Nick Serpell prepares the BBC's obits across all platforms, so would have a pretty good knowledge of the average bucket-kicking quota.
And yes, according to his research, 2016 has so far been a little different from previous years.
The BBC's research, admittedly into their own publications, shows sharp jumps in reported deaths this year, especially in terms of celebrities.
Servell and the BBC more or less reach the same conclusion: television and counterculture really pushed celebrity status from 1960s, and cemented the idea of celebrity. Those celebrities are now dying out, marking the end of what we could see as the first generation of worldwide celebrities.
But even in the last 10 years, that idea has changed again. Many of those who have recently passed were social media-savvy: Bowie regularly posted teasers and promotional material for albums, and had a great amount of communication with his fans, for one.
But social media is a bigger part of all this, as the notion of celebrity gossip has now become an all-encompassing aspect of the digital world.
Coming from a journalistic perspective, celebrity deaths are bittersweet, the admittedly melancholic upside being a story that everyone wants to read, share and discuss.
So celebrity deaths often make headline news worldwide, with newspapers and networks battling it out for coverage. The New Yorker, for instance, ran a quaint yet moving cover in memorium of Prince.
Arguably, we as a society have a pretty morbid fascination with death, which leads to celebrity deaths taking over frontpage news for a day.
It ties into our ideas of supersitition and conspiracy: celebrities are almost universally known, so we all feel a kind of shared grief when one dies. That drives a lot of reaction and, in some cases, crazy conspiracies.

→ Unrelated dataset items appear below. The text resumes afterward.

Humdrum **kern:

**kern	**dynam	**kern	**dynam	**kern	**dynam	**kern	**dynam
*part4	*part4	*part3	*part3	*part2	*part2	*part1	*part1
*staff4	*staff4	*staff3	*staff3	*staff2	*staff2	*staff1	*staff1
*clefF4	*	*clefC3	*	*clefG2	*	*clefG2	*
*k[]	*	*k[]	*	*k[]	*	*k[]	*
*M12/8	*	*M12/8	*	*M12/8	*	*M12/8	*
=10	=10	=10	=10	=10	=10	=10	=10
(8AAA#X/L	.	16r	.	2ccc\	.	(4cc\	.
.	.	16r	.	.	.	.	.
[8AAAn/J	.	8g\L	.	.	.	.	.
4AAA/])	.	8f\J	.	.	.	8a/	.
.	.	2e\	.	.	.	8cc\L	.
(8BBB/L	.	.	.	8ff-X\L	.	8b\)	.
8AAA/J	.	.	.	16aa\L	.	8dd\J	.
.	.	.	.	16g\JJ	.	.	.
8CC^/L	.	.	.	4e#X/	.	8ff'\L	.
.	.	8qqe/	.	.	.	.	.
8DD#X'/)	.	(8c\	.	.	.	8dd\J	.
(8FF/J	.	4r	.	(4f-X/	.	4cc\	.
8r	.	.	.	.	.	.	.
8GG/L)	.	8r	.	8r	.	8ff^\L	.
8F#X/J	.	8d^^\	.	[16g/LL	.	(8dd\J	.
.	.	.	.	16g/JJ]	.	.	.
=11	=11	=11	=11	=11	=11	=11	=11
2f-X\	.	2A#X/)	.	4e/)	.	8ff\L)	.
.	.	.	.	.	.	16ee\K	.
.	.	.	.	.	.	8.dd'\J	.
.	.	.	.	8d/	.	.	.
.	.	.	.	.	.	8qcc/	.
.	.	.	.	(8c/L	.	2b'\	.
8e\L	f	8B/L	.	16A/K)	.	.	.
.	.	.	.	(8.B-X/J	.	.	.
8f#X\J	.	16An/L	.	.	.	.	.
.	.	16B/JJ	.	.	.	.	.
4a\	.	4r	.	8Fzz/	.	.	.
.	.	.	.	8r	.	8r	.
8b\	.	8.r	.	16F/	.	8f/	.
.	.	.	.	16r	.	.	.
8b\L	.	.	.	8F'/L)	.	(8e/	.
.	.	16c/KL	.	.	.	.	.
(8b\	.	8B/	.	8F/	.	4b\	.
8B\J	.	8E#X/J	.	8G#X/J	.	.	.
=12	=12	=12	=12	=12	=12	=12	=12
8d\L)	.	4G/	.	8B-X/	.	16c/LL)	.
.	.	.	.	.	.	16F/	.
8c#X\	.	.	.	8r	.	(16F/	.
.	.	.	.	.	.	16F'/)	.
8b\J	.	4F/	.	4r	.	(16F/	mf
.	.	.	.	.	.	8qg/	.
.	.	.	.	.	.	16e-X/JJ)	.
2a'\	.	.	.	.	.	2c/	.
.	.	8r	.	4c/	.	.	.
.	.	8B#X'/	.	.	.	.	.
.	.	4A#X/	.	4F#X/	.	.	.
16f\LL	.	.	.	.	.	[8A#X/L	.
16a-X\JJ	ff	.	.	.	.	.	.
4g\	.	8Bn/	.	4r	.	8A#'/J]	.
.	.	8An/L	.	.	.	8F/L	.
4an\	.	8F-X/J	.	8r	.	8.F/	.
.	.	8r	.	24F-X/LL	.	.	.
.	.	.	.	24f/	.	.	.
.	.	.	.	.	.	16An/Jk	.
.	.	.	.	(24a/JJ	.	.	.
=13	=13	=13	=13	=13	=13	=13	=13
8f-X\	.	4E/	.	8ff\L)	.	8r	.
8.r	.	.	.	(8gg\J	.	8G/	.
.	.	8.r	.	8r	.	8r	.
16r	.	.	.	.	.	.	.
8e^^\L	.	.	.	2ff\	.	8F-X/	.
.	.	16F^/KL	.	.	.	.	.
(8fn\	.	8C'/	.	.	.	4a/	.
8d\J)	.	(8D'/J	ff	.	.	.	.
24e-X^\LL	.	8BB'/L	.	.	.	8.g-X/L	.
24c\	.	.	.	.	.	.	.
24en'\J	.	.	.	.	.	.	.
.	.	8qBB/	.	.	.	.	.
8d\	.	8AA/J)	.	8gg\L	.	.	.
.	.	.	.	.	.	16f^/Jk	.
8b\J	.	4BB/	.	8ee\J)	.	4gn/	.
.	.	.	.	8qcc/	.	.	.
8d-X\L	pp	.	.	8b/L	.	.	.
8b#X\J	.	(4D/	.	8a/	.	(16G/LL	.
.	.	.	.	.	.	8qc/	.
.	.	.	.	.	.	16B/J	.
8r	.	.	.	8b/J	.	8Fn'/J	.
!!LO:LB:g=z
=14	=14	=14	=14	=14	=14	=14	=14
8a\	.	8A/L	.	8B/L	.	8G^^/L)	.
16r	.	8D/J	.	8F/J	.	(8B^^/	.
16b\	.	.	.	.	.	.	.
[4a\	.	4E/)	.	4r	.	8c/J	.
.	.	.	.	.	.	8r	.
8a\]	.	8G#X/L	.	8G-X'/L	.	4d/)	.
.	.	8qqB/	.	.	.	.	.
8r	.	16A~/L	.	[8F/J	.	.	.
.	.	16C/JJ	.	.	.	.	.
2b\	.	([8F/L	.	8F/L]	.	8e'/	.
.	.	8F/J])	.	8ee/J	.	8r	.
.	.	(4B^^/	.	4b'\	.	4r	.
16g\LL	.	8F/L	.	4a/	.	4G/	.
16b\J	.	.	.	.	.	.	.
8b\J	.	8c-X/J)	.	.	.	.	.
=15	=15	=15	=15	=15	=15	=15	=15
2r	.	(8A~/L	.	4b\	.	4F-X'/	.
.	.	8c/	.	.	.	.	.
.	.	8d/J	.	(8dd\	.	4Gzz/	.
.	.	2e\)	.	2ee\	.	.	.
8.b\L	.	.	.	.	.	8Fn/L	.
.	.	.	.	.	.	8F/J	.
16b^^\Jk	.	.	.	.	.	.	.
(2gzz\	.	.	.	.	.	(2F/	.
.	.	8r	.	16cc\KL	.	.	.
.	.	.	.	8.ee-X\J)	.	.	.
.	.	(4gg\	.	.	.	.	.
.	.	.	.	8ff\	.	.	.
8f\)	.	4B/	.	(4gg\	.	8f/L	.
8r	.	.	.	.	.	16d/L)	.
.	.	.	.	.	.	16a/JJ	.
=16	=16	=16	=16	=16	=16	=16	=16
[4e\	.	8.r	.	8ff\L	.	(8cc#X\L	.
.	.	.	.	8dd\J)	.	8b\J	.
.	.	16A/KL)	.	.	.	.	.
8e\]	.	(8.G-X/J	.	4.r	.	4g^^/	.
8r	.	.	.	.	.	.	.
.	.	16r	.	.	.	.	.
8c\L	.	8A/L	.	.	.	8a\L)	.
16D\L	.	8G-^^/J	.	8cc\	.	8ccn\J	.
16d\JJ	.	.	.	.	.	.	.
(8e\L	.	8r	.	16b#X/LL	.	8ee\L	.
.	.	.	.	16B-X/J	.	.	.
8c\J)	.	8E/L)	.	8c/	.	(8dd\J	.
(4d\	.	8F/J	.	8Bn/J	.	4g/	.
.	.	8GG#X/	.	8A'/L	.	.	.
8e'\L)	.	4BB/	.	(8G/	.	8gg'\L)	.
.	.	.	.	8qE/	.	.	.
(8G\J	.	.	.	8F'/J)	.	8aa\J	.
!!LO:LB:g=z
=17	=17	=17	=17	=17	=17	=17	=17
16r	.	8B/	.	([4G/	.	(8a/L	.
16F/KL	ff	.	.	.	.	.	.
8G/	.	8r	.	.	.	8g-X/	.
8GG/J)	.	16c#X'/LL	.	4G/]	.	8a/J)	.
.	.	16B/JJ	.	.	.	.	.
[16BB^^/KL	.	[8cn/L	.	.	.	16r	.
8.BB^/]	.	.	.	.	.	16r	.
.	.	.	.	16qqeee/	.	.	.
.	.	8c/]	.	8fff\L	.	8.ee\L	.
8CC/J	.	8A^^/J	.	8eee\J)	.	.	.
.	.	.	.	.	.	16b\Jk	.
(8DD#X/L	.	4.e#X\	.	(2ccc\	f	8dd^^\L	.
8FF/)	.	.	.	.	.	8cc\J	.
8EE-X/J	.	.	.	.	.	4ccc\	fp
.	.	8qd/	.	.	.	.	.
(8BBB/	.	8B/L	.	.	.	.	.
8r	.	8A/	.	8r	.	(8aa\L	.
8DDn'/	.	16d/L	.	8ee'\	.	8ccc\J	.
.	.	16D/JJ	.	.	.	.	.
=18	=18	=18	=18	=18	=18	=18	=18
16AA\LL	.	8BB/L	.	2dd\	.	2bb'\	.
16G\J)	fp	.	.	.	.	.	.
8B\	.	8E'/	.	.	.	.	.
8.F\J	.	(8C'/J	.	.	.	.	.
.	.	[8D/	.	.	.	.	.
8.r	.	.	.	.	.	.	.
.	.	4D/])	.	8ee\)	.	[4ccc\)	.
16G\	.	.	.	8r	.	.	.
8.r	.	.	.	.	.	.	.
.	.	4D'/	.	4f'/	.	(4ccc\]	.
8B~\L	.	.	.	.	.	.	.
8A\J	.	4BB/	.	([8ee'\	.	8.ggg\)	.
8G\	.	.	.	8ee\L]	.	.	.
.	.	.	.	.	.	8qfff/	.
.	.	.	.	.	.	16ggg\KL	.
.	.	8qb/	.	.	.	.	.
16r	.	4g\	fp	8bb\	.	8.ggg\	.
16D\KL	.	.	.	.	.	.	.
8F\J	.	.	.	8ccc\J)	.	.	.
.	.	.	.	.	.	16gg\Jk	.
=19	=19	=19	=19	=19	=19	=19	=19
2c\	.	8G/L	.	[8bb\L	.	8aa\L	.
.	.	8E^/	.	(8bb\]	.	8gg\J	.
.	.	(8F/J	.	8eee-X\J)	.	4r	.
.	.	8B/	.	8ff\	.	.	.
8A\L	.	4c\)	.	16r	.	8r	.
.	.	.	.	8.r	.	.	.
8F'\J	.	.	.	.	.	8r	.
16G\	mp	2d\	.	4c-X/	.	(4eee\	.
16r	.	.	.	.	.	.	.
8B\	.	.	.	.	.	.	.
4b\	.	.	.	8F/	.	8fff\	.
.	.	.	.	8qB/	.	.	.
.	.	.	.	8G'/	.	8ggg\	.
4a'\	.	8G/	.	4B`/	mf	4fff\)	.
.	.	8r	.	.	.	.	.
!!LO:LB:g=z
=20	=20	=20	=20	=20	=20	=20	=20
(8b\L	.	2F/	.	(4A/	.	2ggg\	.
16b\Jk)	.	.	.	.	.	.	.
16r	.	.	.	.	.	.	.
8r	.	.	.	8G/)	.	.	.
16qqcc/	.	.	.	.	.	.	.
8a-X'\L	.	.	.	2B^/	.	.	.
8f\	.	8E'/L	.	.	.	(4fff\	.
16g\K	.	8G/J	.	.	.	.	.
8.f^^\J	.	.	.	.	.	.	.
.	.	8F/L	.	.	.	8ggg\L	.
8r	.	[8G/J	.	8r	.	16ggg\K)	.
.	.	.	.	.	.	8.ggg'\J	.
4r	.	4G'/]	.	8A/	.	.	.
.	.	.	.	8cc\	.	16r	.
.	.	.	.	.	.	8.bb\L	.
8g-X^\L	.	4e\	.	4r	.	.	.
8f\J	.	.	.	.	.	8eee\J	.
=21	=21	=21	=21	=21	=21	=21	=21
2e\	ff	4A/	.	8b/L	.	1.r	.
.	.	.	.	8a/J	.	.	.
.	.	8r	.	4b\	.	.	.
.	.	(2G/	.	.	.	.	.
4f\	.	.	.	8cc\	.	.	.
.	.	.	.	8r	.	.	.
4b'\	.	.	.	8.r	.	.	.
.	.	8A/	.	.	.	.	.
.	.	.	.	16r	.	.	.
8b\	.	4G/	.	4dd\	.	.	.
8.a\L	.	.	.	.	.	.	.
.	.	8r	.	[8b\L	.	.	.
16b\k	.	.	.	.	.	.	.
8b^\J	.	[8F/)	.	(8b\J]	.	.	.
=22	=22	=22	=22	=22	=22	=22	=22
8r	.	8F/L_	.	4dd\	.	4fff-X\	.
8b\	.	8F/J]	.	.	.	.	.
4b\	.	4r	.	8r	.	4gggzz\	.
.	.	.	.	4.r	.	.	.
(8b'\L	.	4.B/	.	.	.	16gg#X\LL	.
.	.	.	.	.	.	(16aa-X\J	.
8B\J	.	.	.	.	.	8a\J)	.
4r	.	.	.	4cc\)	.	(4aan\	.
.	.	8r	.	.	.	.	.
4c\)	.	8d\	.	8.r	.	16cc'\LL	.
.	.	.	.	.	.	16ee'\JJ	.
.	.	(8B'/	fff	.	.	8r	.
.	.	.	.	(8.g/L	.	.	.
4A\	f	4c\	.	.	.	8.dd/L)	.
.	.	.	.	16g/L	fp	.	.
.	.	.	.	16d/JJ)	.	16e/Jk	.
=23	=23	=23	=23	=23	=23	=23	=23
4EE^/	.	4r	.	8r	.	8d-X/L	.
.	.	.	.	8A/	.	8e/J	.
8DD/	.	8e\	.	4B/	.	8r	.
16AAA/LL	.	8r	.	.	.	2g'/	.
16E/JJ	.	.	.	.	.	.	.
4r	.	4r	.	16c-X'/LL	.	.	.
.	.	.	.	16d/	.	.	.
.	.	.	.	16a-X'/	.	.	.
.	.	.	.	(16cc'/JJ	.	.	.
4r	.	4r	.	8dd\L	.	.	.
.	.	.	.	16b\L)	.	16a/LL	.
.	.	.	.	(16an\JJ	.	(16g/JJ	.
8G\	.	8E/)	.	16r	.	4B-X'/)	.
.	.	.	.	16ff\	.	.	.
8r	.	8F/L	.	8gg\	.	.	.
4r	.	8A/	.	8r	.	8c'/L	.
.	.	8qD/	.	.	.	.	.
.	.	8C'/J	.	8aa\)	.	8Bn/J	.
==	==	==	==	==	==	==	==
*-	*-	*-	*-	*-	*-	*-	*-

That has a name: “Apohenia”, or the tendency for our brains to make connections between seemingly unrelated information. “Triaphilia” takes this a step further, making a connection based on things happening in threes, and it pops up frequently in stories on celebrity deaths.
Even a quick peruse of celebrity death stories uncovers a multitude of articles on Triaphilia, the name given to a fascination with the number three. It happened in 2008 with the deaths of Farrah Fawcett, Michael Jackson and Ed McMahon. Jimi Hendrix, Janice Joplin and Jim Morrison all famously died within weeks of each other in 1970. And there’s many more where that came from.
Temple University professor of Mathematics John Allen Paulos addressed that very triumvirate in an article for ABC News in the U.S, laying out the roots of triaphilia and we naturally lean towards grouping celebrity deaths together.
In the above article, Paulos said our brains look for connections between disparate elements all the time; it’s our way of making sense out of seemingly unrelated things.
"If Jackson hadn't died, then believers could point to the deaths of David Carradine, Ed McMahon and Farrah Fawcett as illustrating their claim."
- John Allen Paulos
And that makes a lot of sense. It’s much easier to believe that Jimi, Janet and Jim are all on the dark side of the room, jamming out, than it is to know they’ve died.
It’s hard to let go of artists who create works that appeal to you on a personal level. The person who go you through the two weeks of crying after that really, really bad break-up can’t die, can they?
They can, and do, and there’s not much we can do about it, as much as we might want to.
The good news is that many celebrities leave a lasting legacy after their death, and are remembered for a long time by the impact they made.
Prince, a lifelong philanthropist and by most accounts generous and warm person, will likely be remembered as such.